We therefore decided to create our own measure: the SPIRAL Radial. This tracks a child’s progress on the 6 SPIRAL domains: Safety, Positive Relationships, Independence, Resilience, Aspirations and Life Skills.
In developing the SPIRAL Radial we wanted to achieve several things:
• A measure to support practice
• A measure to foster optimism and celebrate success
• A measure to evidence effectiveness




Supporting Practice
The SPIRAL Radial is scored every 2-3 months and the score in each domain is arrived at collaboratively with young people and staff, supported by qualitative, illustrative paragraphs in each domain.
Young people and staff are able to use the measure readily, and enjoy seeing changes displayed graphically.

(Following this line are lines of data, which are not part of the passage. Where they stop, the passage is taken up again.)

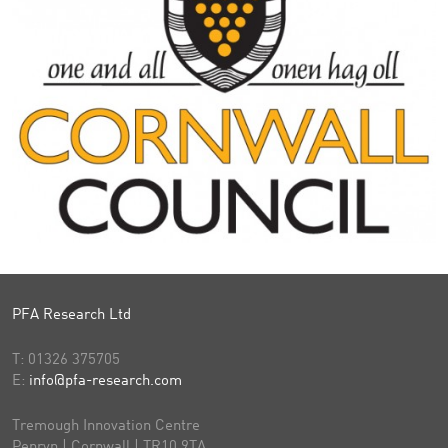
PFA Research Ltd
T:
01326 375705
E:
info@pfa-research.com
Tremough Innovation Centre
Penryn | Cornwall | TR10 9TA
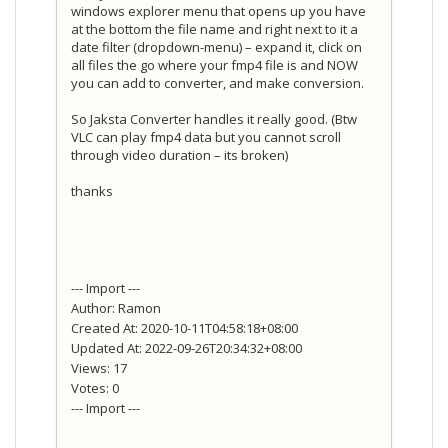
windows explorer menu that opens up you have
at the bottom the file name and right next to it a
date filter (dropdown-menu) – expand it, click on
all files the go where your fmp4 file is and NOW
you can add to converter, and make conversion.
So Jaksta Converter handles it really good. (Btw
VLC can play fmp4 data but you cannot scroll
through video duration – its broken)
thanks
--- Import ---
Author: Ramon
Created At: 2020-10-11T04:58:18+08:00
Updated At: 2022-09-26T20:34:32+08:00
Views: 17
Votes: 0
--- Import ---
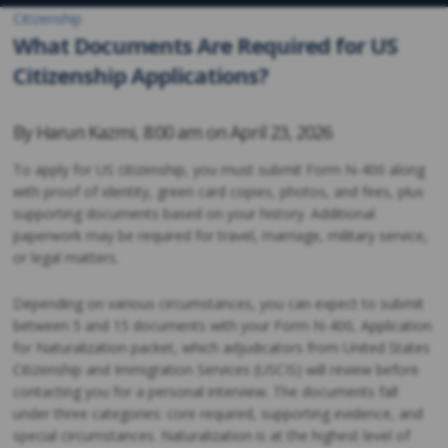
Citizenship
What Documents Are Required for US
Citizenship Applications?
By
Harun Kazmi
,
8:00 am on
April 23, 2026
To apply for US citizenship, you must submit Form N-400 along
with proof of identity, green card copies, photos, and fees, plus
supporting documents based on your history. Additional
paperwork may be required for travel, marriage, military service,
or legal matters.
Depending on various circumstances, you can expect to submit
between 5 and 15 documents with your Form N-400, Application
for Naturalization packet, which adjudicators from United States
Citizenship and Immigration Services (USCIS) will review before
contacting you for a personal interview. The documents fall
under three categories: core required, supporting evidence, and
special circumstances. Naturalization is at the highest level of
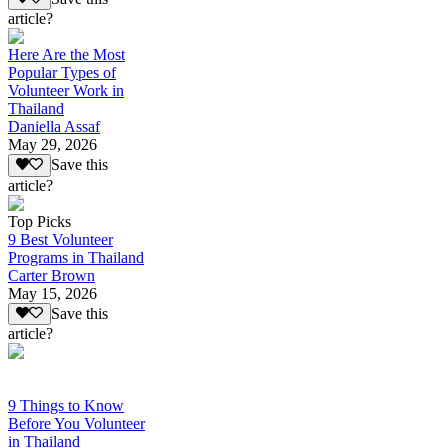
article?
Here Are the Most
Popular Types of
Volunteer Work in
Thailand
Daniella Assaf
May 29, 2026
Save this
article?
Top Picks
9 Best Volunteer
Programs in Thailand
Carter Brown
May 15, 2026
Save this
article?
9 Things to Know
Before You Volunteer
in Thailand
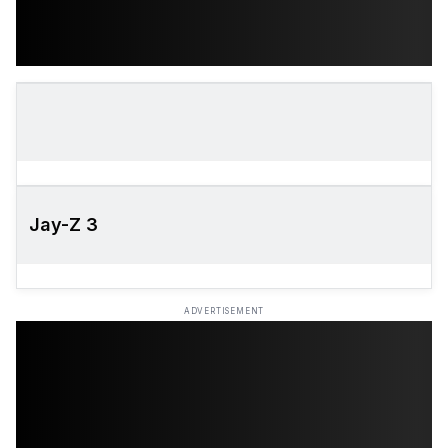
Jay-Z 3
ADVERTISEMENT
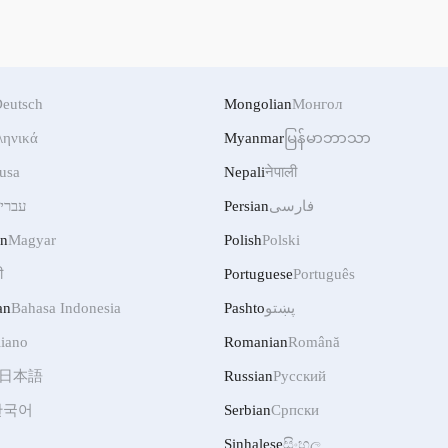
eutsch
Mongolian
Монгол
ληνικά
Myanmar
မြန်မာဘာသာ
usa
Nepali
नेपाली
ברית
Persian
فارسی
an
Magyar
Polish
Polski
ी
Portuguese
Português
an
Bahasa Indonesia
Pashto
پښتو
liano
Romanian
Română
日本語
Russian
Русский
한국어
Serbian
Српски
Sinhalese
සිංහල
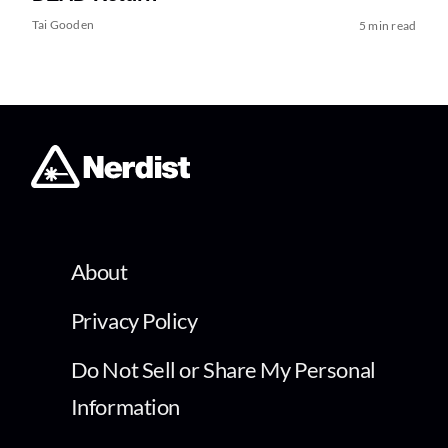
Tai Gooden
5 min read
About
Privacy Policy
Do Not Sell or Share My Personal
Information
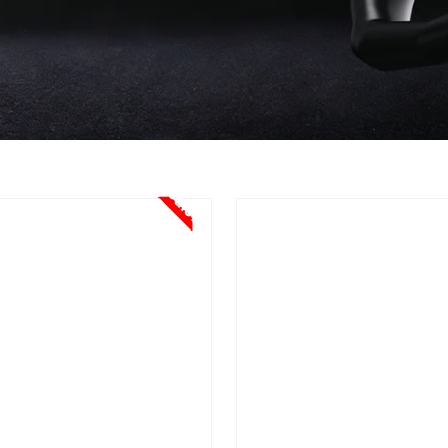
Sale!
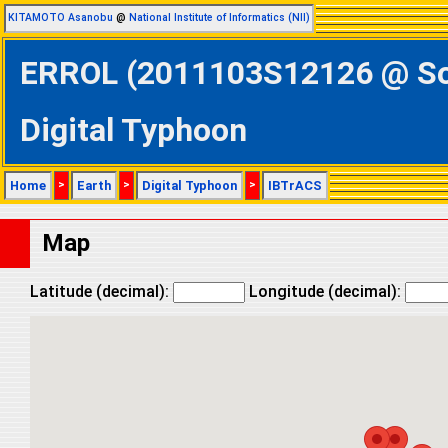
KITAMOTO Asanobu
@
National Institute of Informatics (NII)
ERROL (2011103S12126 @ Sou
Digital Typhoon
Home
>
Earth
>
Digital Typhoon
>
IBTrACS
Map
Latitude (decimal):
Longitude (decimal):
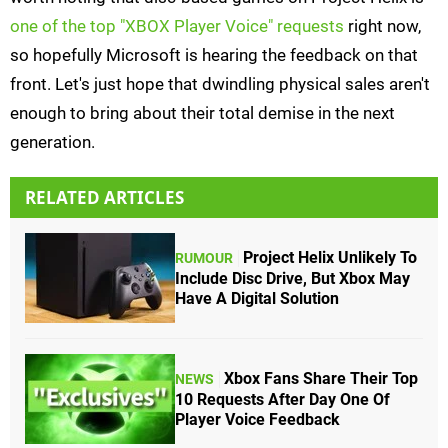
one of the top "XBOX Player Voice" requests
right now,
so hopefully Microsoft is hearing the feedback on that
front. Let's just hope that dwindling physical sales aren't
enough to bring about their total demise in the next
generation.
RELATED ARTICLES
Project Helix Unlikely To
RUMOUR
Include Disc Drive, But Xbox May
Have A Digital Solution
Xbox Fans Share Their Top
NEWS
10 Requests After Day One Of
Player Voice Feedback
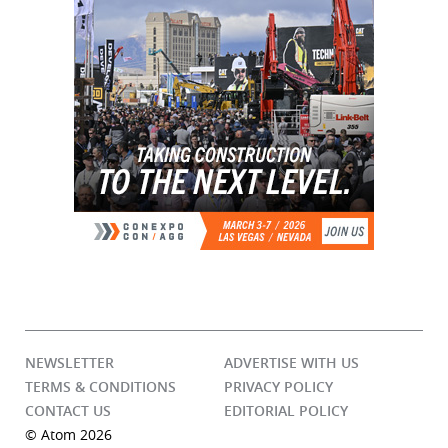
NEWSLETTER
ADVERTISE WITH US
TERMS & CONDITIONS
PRIVACY POLICY
CONTACT US
EDITORIAL POLICY
© Atom 2026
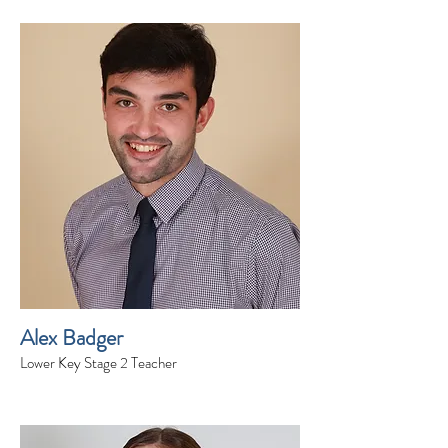
Alex Badger
Lower Key Stage 2 Teacher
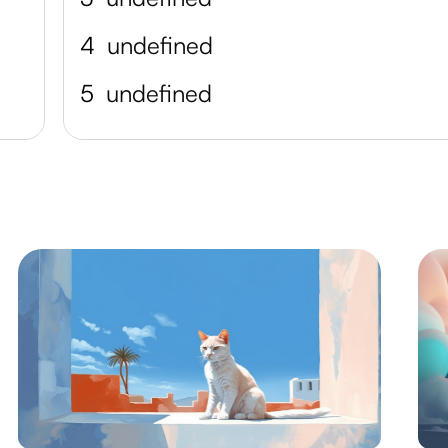
4
undefined
5
undefined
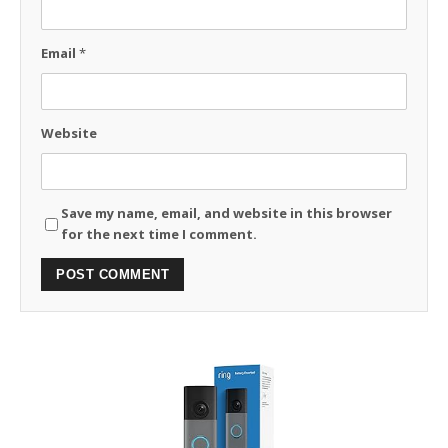
Email
*
Website
Save my name, email, and website in this browser
for the next time I comment.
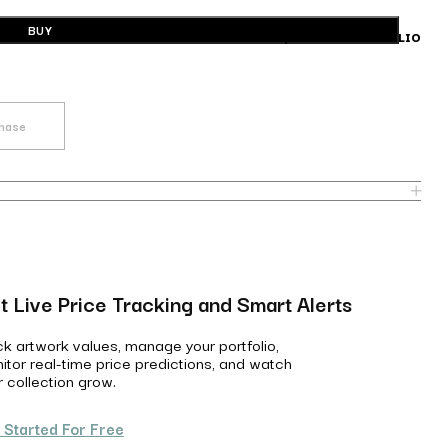
BUY
BUILD A PORTFOLIO
chase
t Live Price Tracking and Smart Alerts
ck artwork values, manage your portfolio,
itor real-time price predictions, and watch
r collection grow.
 Started For Free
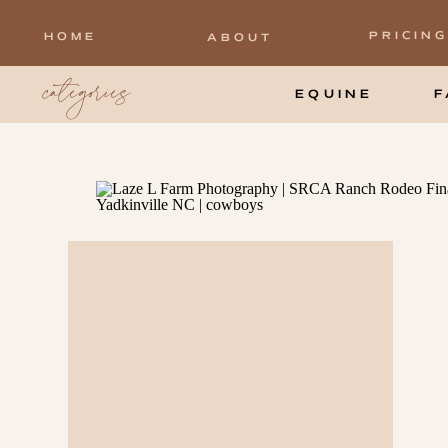
PRICING
HOME
ABOUT
categories
EQUINE
F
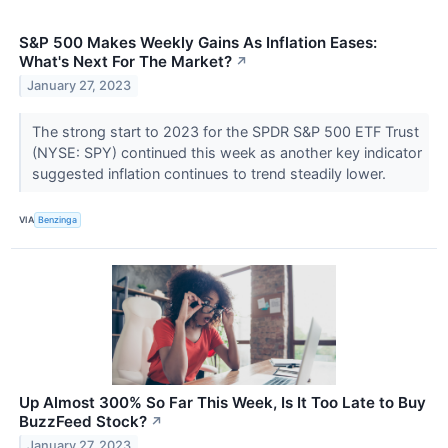
S&P 500 Makes Weekly Gains As Inflation Eases:
What's Next For The Market?
↗
January 27, 2023
The strong start to 2023 for the SPDR S&P 500 ETF Trust
(NYSE: SPY) continued this week as another key indicator
suggested inflation continues to trend steadily lower.
VIA
Benzinga
Up Almost 300% So Far This Week, Is It Too Late to Buy
BuzzFeed Stock?
↗
January 27, 2023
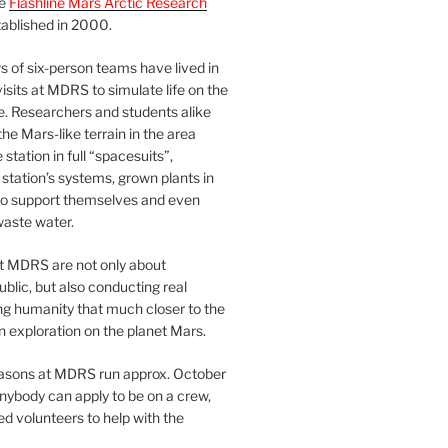
he
Flashline Mars Arctic Research
ablished in 2000.
 of six-person teams have lived in
visits at MDRS to simulate life on the
e. Researchers and students alike
he Mars-like terrain in the area
station in full “spacesuits”,
station’s systems, grown plants in
o support themselves and even
waste water.
at MDRS are not only about
ublic, but also conducting real
ng humanity that much closer to the
n exploration on the planet Mars.
easons at MDRS run approx. October
nybody can apply to be on a crew,
d volunteers to help with the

The measure is sensitive to change and has good ecological validity. The discussions we have while arriving at a score shape a conversation about each domain. These conversations lead to reinforcement of progress and a problem solving lens in areas where the child continues to struggle.

Celebrating Success
In our experience of consultation, staff can be very problem-focused, concerned about incidents and risks. It can be hard to give much time to successes and achievements. This bias towards ‘what’s wrong’ and not ‘what’s going well’ is also often seen in the young people themselves. A benefit of the measure has been that staff, and children alike are able to recognise gains made over time, despite on-going issues. For example, in the sample measure shown below a child is in crisis because of a distressing contact, and so the Safety Domain shows a regression to risk taking behaviours. However, they also have more positive relationships with staff and are therefore more willing to share how they are feeling; their interpersonal effectiveness skills have improved so they are able to better communicate what went wrong on contact, and they are more resilient, so the crisis can be more rapidly resolved than in previous crisis episodes.
The ability to recognise gains made across domains, even in the middle of a crisis episode, has helped staff and young people to remain positive, despite setbacks, and guards against a ‘back to square 1’ mentality.
Evidencing Effectiveness
At present we are able to evidence changes over time, in areas likely to be meaningful. We are currently researching the psychometric properties of the SPIRAL Radial, as part of a doctoral dissertation, so that it can be used as a reliable and valid metric of meaningful change.